US Customs authorities did not respond to a Globe request for comment. But many islanders are mystified that the inspections have not subsided in the aftermath of Cannabis New Brunswick’s decision.
“They’re just opening packages. They’re not even using dogs” to sniff for marijuana, said Pauline Alexander, a lifelong islander. “I think there is a little power-tripping going on.”
Campobello residents readily concede that US Customs is within its rights to search the mail, even if they are unhappy about it. The mail was opened on a large scale twice before, they said: in the 1990s, and then again after Sept. 11, 2001.
But those lasted only a week or so. During the first occurrence, Calder recalled, a Canadian delegation met its counterparts in Calais and was in no mood to negotiate.
“We’re not telling you what you can’t do,” the Canadians politely told the Americans. But if the searches continued, they added, “we’ll open everything going up the Alaska Highway” from the Lower 48.
The mass inspections stopped almost immediately. But now, it’s happening again.

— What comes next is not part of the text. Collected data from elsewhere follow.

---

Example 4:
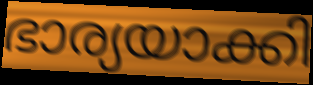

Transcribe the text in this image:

ഭാര്യയാക്കി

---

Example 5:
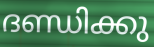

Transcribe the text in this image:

ദണ്ഡിക്കു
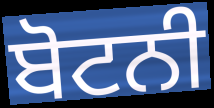
ਬੋਟਨੀ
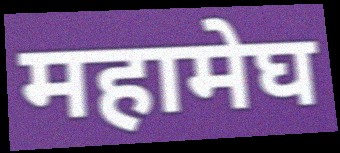
महामेघ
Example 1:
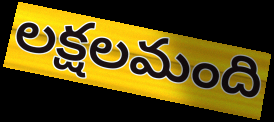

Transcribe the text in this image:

లక్షలమంది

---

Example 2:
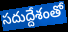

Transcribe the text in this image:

సదుద్దేశంతో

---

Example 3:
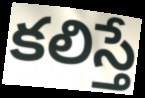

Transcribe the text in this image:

కలిస్తే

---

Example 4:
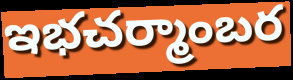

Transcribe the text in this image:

ఇభచర్మాంబర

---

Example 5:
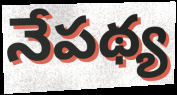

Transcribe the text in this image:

నేపథ్య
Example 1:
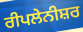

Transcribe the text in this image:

ਰੀਪਲੇਨੀਸ਼ਰ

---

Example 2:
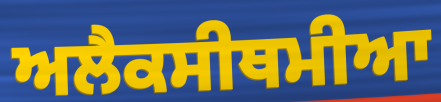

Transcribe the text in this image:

ਅਲੈਕਸੀਥਮੀਆ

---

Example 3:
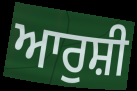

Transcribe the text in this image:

ਆਰੁਸ਼ੀ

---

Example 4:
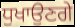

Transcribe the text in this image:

ਧੁਖਾਉਣਗੇ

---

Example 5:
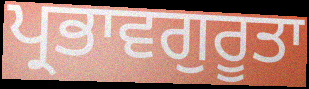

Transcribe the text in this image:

ਪ੍ਰਭਾਵਗੁਰੂਤਾ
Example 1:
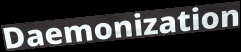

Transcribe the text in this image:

Daemonization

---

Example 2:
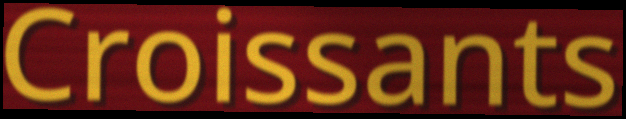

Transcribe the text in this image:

Croissants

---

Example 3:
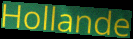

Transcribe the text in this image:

Hollande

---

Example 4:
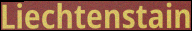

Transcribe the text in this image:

Liechtenstain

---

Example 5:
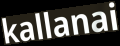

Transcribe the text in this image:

The mail arrives in Campobello via a sealed, bonded truck that is driven from the border community of St. Stephen, New Brunswick, which is opposite Calais.

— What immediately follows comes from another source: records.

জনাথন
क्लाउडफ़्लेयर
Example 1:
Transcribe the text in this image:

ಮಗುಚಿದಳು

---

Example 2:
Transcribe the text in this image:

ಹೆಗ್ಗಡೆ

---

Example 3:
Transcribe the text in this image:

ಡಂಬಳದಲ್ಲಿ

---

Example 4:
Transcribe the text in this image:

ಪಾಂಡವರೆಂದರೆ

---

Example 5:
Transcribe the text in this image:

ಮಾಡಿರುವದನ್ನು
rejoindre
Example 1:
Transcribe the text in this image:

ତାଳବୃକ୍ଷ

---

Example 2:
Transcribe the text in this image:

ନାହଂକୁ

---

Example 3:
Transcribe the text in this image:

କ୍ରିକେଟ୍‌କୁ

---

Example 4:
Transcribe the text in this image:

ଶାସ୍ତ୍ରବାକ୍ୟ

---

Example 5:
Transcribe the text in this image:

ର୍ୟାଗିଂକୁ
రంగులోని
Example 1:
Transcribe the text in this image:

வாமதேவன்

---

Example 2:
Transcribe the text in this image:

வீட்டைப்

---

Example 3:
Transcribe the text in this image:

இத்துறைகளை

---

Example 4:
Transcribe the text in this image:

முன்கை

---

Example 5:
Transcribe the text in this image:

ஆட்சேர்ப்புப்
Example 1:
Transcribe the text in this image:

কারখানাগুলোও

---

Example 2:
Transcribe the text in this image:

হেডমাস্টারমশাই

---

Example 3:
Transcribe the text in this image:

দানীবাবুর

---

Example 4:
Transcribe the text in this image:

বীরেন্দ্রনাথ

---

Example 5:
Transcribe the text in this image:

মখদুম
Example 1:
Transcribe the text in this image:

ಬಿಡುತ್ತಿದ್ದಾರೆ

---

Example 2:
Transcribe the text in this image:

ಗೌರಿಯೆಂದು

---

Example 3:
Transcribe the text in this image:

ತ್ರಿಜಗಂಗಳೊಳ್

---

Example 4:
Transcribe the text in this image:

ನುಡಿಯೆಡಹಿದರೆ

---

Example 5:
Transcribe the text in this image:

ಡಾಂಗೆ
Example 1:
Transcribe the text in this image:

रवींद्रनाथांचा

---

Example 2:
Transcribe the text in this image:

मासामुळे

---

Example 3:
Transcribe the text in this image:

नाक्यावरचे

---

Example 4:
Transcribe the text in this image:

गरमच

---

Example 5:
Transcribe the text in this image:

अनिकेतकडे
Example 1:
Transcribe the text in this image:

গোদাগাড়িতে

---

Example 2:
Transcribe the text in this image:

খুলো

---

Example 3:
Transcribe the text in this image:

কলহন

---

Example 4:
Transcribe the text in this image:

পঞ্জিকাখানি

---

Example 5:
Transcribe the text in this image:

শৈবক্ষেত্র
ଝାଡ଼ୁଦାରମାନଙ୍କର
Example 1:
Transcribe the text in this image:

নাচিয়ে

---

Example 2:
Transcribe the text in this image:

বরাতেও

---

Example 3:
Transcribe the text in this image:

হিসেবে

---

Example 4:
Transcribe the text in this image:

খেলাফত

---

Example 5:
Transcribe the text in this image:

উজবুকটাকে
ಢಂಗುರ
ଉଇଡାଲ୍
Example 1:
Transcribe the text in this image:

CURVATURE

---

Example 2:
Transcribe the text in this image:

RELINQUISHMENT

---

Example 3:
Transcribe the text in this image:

The mail is handed to the truck in St. Stephen by Canada Post, but US Customs takes control once the driver crosses the St. Croix River and enters Calais, Calder said.
“Someone suggested it’s a rogue Customs officer. If it is, he must be very busy,” said Calder, a lifelong Campobello resident. “It doesn’t seem right that you live in a sovereign country, and the mail’s being searched by another country to determine if you should have it.”

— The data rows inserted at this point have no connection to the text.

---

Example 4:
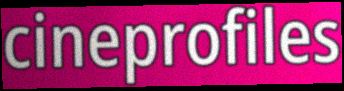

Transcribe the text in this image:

cineprofiles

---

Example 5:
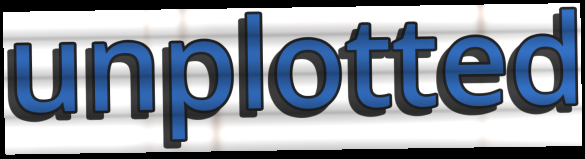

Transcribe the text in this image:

unplotted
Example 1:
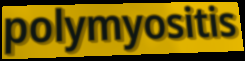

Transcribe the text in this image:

polymyositis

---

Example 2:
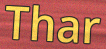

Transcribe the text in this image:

Thar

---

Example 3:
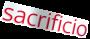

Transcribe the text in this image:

sacrificio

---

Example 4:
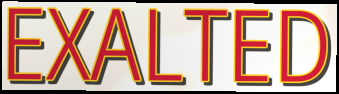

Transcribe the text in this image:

EXALTED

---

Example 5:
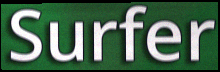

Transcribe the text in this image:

Surfer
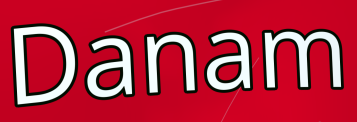
Danam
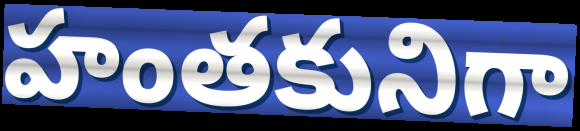
హంతకునిగా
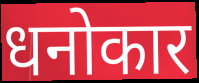
धनोकार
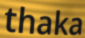
thaka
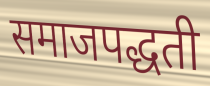
समाजपद्धती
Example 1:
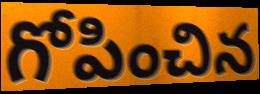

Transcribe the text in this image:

గోపించిన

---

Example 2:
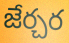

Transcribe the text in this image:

జేర్చర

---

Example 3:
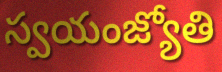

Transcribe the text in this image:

స్వయంజ్యోతి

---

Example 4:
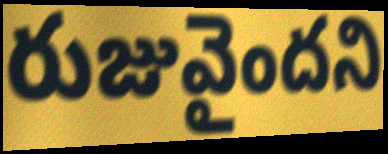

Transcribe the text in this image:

రుజువైందని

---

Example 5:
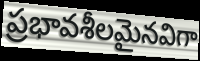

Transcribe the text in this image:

ప్రభావశీలమైనవిగా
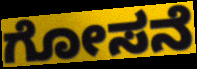
ಗೋಸನೆ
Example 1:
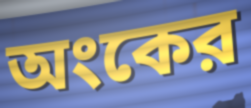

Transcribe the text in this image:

অংকের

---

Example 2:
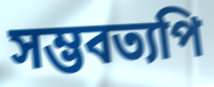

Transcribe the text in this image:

সম্ভবত্যপি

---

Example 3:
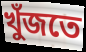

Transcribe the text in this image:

খুঁজতে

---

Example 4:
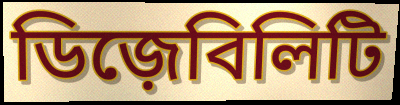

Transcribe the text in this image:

ডিজ়েবিলিটি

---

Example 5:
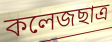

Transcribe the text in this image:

কলেজছাত্র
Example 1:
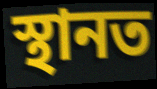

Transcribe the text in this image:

স্থানত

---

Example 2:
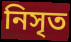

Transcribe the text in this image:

নিসৃত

Case stressed that she is speaking as a Campobello resident when she complains about the mail, not in her official capacity as postmaster. For its part, Canada Post issued a statement acknowledging that US Customs is within its rights to “detain or seize any item which they deem to be inadmissible.”
Canada Post said it hoped to see fewer delays as it works with US Customs, but Case said she had not seen any significant changes. Parcels and letters continue to be opened nearly every day, she said, and the items being searched do not fit any neat category.
“I’m mortified when I see the tape. That’s a big deal to me. That’s someone’s mail,” Case said. “But to Customs, that’s just another truck with cargo on it.”
Brown, the whale researcher, said she has not sent biological samples to the New England Aquarium for an international study, as she had hoped, because she worried that the packaging might be opened.
“In the past, I would mail them,” she said. “Now, I won’t risk it.”
Many Campobello residents fault their provincial and federal governments, which have declined for years to provide a year-round ferry that would provide direct access to the Canadian mainland, eliminating the need for the mail to travel through Maine.
“The reality of that bridge is, once I reach the middle, I’m completely dependent on the mercy of the US government,” Case said.
So far, the dispute with US Customs appears limited to border officials, not with Americans generally. They’re still neighbors on either side of Lubec Narrows, and they share a maritime past as well as the same rugged stretch of Down East coastline.
But 9/11 changed many things, including a sleepy border crossing at the Franklin Delano Roosevelt Bridge.
“I’d love to see things go back to the way they were before,” said Mackie Greene, a boat captain who leads the whale rescue unit on Campobello. “But now, in today’s age, I don’t know if there’s any way to fix it.”